MSU receives funds from the European Commission’s Horizon 2020 Framework Programme to conduct eMOTIONAL Cities research
SPDC faculty leads effort on a project to improve health and well-being through the design of urban spaces, with a team of four MSU faculty representing the U.S. component of an international consortium
Funded by the European Commission’s Horizon 2020 Framework Programme, eMOTIONAL Cities is a project that is designed to fully characterize the intensity and complexity of emotional responses to various characteristics of urban spaces.
The international consortium is led by the University of Lisbon and includes 12 partners working on the four-year, €5 million (Euro) project.
Knowing that cities and urban spaces generate emotions through neurological processes, the eMOTIONAL Cities research focuses on the signals triggered in our neurological architecture, which are responsible for emotions and decisions, while humans interact with the urban environment. This research will shed light on how to design spaces that trigger positive emotional responses.
Assistant Professor Zeenat Kotval-Karamchandani is leading the MSU team. She, along with Professor Zenia Kotval, both faculty of the Urban and Regional Planning program within the School of Planning, Design & Construction, will research the urban spatial components and their effects on health. Assistant Professor Dar Meshi from the Department of Advertising and Public Relations, and Associate Professor Tyson Burghardt, M.D. from the Department of Neurology and Ophthalmology, will focus on the neurology experiments and emotional responses generated from being in different urban spaces.
The project will include spatial analyses, neurological experiments and pilot/case studies in Europe and the U.S. to test the various responses people have in different urban spaces.

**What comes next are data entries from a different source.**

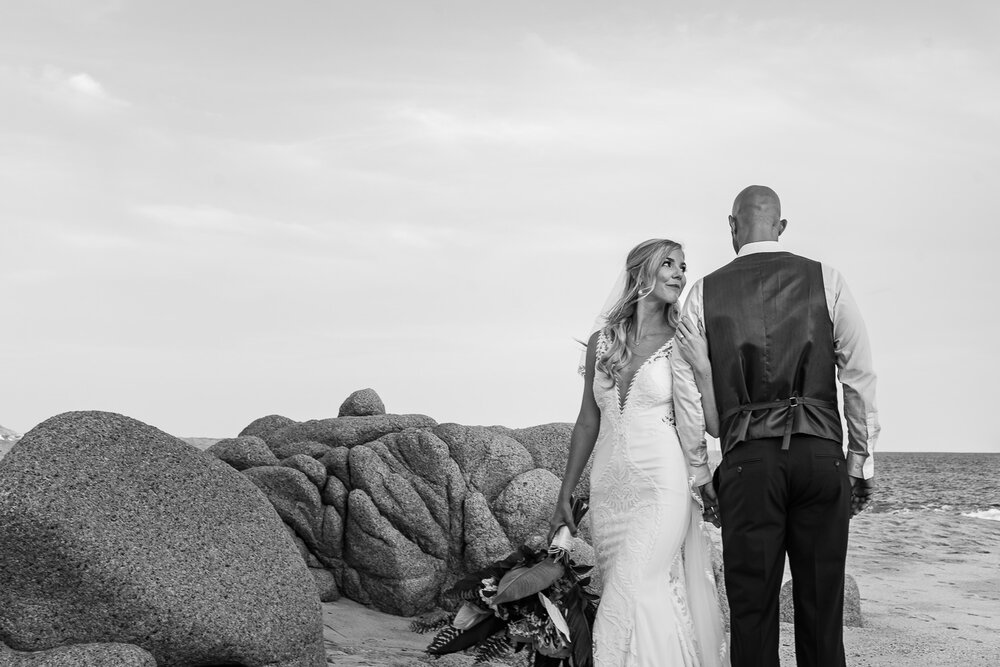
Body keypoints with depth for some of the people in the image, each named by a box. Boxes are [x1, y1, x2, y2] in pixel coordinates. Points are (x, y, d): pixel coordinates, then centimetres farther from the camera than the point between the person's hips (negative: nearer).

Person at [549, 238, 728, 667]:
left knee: (628, 602, -12)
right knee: (652, 604, 8)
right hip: (609, 491, 4)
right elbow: (588, 423, 14)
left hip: (661, 487, -4)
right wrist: (564, 496, 14)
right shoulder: (602, 341, 9)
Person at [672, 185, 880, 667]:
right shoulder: (826, 281, 5)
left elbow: (688, 391, 5)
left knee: (752, 605, 5)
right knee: (821, 604, 8)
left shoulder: (704, 294, 6)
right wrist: (862, 461, 11)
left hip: (747, 459, 0)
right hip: (820, 451, 1)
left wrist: (700, 472, 13)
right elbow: (860, 377, 4)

Outdoor experiments will ask adult volunteers to move about the urban environment as they would on an ordinary working day, while carrying a smart phone with specific apps/wearing sensors to collect data on their travel and activity patterns, as well as their stated perceptions of the context-specific built and travel environment.
“It is exciting to be part of this stellar international consortium to evaluate the connections between the urban environment and our minds and bodies,” said Professor Kotval-Karamchandani.
“The eMOTIONAL Cities project will result in evidence-based policy recommendations to modify the design and structure of our urban spaces to improve health and well-being.”